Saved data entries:
· · · ·

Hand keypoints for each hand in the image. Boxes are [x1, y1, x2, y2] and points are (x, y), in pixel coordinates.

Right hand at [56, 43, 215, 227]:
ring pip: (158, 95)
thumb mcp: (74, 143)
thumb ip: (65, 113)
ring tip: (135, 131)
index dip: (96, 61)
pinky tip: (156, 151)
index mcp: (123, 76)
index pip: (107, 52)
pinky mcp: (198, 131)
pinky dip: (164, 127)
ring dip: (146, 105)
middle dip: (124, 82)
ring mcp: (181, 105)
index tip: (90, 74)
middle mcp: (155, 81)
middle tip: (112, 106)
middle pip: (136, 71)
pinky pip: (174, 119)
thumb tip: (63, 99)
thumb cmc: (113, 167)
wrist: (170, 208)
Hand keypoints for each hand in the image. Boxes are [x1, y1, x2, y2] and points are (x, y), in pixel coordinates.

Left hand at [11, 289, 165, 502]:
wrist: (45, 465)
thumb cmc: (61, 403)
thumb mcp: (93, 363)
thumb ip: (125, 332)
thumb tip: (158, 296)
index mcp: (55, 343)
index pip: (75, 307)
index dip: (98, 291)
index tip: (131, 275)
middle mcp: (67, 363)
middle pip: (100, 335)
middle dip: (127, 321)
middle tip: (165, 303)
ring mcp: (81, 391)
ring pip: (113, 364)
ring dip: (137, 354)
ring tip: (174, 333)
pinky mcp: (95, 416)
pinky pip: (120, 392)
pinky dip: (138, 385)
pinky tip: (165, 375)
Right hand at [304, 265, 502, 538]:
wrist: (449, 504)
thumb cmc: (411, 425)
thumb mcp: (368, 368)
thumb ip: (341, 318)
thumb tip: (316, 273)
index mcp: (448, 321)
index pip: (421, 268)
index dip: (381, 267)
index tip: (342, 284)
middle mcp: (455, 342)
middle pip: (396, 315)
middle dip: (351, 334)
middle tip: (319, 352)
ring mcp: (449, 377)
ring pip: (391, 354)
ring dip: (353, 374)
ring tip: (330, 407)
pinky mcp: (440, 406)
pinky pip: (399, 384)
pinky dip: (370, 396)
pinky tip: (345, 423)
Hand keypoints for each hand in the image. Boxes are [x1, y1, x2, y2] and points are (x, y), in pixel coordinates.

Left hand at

· · · ·

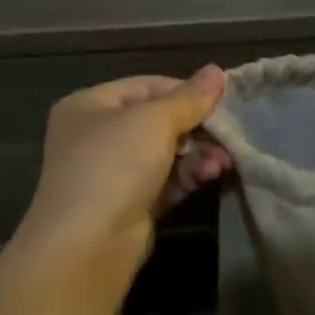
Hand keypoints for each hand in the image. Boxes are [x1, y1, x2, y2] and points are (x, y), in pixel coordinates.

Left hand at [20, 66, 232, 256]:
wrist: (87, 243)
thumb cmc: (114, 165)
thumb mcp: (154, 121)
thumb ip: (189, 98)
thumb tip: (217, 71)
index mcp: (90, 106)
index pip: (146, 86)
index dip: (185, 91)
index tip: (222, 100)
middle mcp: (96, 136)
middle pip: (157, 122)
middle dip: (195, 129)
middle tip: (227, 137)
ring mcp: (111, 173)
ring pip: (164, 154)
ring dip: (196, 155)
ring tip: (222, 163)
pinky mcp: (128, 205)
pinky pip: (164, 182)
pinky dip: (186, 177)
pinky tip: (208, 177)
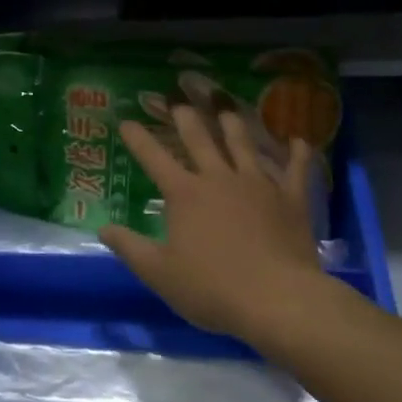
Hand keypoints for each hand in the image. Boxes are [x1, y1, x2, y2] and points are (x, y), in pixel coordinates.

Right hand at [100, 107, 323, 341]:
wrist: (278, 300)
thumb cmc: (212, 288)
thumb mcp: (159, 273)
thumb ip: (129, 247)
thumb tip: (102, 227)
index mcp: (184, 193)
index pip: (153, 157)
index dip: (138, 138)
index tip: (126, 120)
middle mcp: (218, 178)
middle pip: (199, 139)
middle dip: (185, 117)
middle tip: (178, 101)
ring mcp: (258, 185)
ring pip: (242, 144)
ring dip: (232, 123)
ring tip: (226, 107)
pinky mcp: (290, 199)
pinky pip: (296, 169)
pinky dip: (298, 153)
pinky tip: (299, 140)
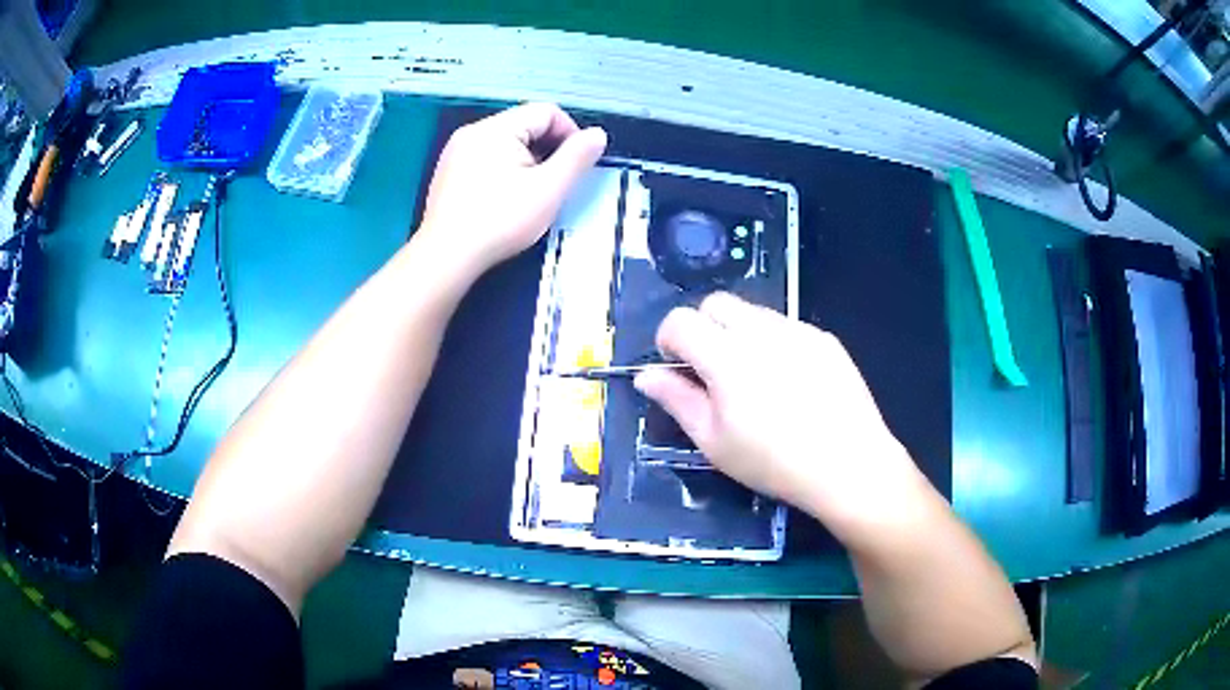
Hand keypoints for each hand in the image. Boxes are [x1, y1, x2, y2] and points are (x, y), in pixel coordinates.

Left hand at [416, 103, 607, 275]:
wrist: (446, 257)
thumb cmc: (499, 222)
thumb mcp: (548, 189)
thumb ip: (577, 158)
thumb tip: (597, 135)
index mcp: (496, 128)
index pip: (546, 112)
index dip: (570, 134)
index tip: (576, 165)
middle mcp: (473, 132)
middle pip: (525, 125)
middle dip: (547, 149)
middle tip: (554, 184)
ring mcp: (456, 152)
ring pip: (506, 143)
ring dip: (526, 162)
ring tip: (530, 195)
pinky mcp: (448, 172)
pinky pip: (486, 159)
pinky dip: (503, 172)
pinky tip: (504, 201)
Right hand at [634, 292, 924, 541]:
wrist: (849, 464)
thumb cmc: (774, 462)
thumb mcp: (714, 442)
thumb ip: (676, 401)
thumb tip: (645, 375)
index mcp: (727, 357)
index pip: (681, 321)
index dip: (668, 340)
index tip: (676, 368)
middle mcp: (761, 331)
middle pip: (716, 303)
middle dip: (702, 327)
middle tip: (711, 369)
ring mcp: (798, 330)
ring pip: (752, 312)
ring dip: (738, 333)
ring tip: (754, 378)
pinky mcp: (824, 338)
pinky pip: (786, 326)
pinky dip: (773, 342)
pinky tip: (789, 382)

· · · ·

Work order> Of all the entries above, repeat only the lines from the line that has "middle mcp: (473, 132)" to the line that has "pinky tip: (789, 382)", both lines included, exactly.

Response>
middle mcp: (473, 132)
middle pip: (525, 125)
middle dip: (547, 149)
middle tip: (554, 184)
ring mcp: (456, 152)
ring pip: (506, 143)
ring dip: (526, 162)
ring tip: (530, 195)
pinky mcp: (448, 172)
pinky pip: (486, 159)
pinky dip: (503, 172)
pinky tip: (504, 201)
Right hand at [634, 292, 924, 541]:
wrist: (849, 464)
thumb cmc: (774, 462)
thumb mcp: (714, 442)
thumb ip: (676, 401)
thumb tip: (645, 375)
index mcp: (727, 357)
index pip: (681, 321)
index dip: (668, 340)
index tip: (676, 368)
middle mcp: (761, 331)
middle pip: (716, 303)
middle dip: (702, 327)
middle tip: (711, 369)
ring mcp: (798, 330)
ring pip: (752, 312)
ring dip: (738, 333)
ring tip: (754, 378)
pinky mcp: (824, 338)
pinky pip: (786, 326)
pinky dip: (773, 342)
pinky tip: (789, 382)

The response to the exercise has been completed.